- 110.6 Proof
These Maker's Mark Wood Finishing Series Limited Releases have really been hits. I really enjoyed the last two releases, so when I randomly came across this bottle in a small liquor store that I stopped into in my various travels, really wanting to get something, I decided to give this newest release a go.
This particular release was aged with ten Virgin Toasted American Oak Staves. On its face that means very little to me. The front label does provide tasting notes, indicating that it's "A fruit forward expression with notes of tobacco and wood." That said, tasting notes on a bottle also mean very little to me. After all, it's not as though the distiller is going to tell the consumer that this tastes like band-aids and dirt. And I've found that my tasting notes frequently do not match up anyway. So I decided to give this a try simply on the fact that Maker's has done a great job with their prior releases, and it's worth a try on that basis alone.
The nose was sweet, rich and full of dark fruits. I immediately got notes of raisin and fig, along with a healthy amount of brown sugar. It reminded me a bit of an oatmeal cookie. I certainly got a light char note as well. It also had this kind of woody spice to it, perhaps a bit like cinnamon sticks.
The flavor followed suit to some extent, but also brought out some additional notes that really made for an interesting, complex and delicious bourbon. Right up front I got baked peach and cinnamon, like a peach cobbler or a peach crisp. There were also some dark fruits as well, but rather than fig and raisin it came across almost like a mulled wine. It reminded me a bit of Christmas in that respect.
It definitely had some wood notes to it, though it was only in the flavor. It didn't create any sort of bitterness that you often get with wood notes. It also had a bit of char to it as well, but only just enough to add that light, smoky element.
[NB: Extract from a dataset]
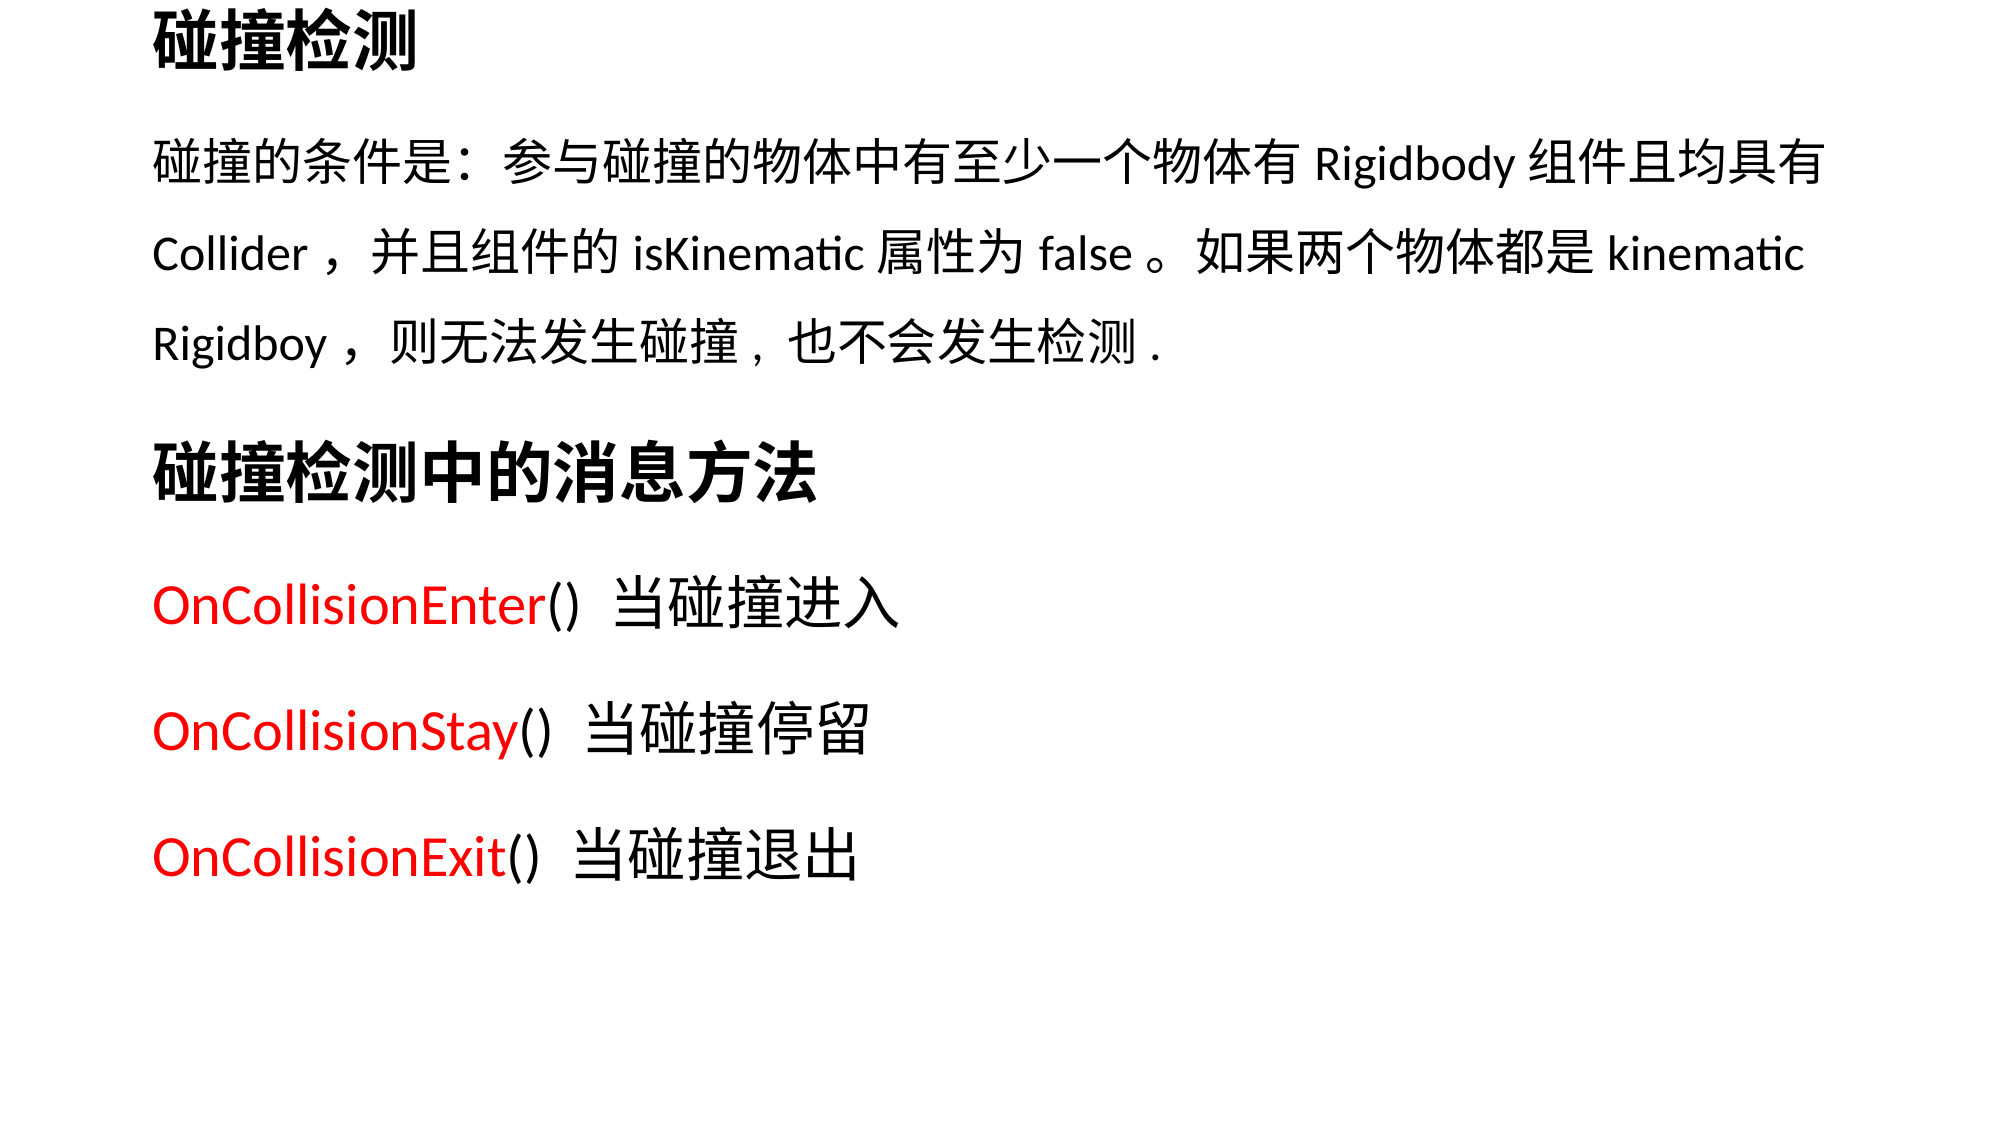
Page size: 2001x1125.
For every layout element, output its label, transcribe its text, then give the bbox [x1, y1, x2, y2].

list 碰撞检测 碰撞的条件是：参与碰撞的物体中有至少一个物体有Rigidbody组件且均具有Collider，并且组件的isKinematic属性为false。如果两个物体都是kinematic Rigidboy，则无法发生碰撞, 也不会发生检测. 碰撞检测中的消息方法 OnCollisionEnter() 当碰撞进入 OnCollisionStay() 当碰撞停留 OnCollisionExit() 当碰撞退出 [137, 0, 1863, 1125]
The texture was fairly viscous, which made for a very long finish. Unfortunately, on the finish the bitter tannic notes did some through, surprisingly. Yet, at the same time, it was on the finish that the sweet caramel notes, kind of that traditional Maker's flavor, came through as well. This was not a sweet whiskey, certainly not a typical wheated whiskey in that respect, but it had just enough caramel sweetness to keep it enjoyable and offset that tannic wood note.
Overall, Maker's has put out yet another solid release in the Wood Finishing Series. Those wintertime dessert notes were a welcome change while I enjoyed this whiskey during the dog days of Summer. It had a richness and complexity that I haven't enjoyed in a while, and my only real negative was that tannic bitterness, but even that was balanced out by the caramel sweetness.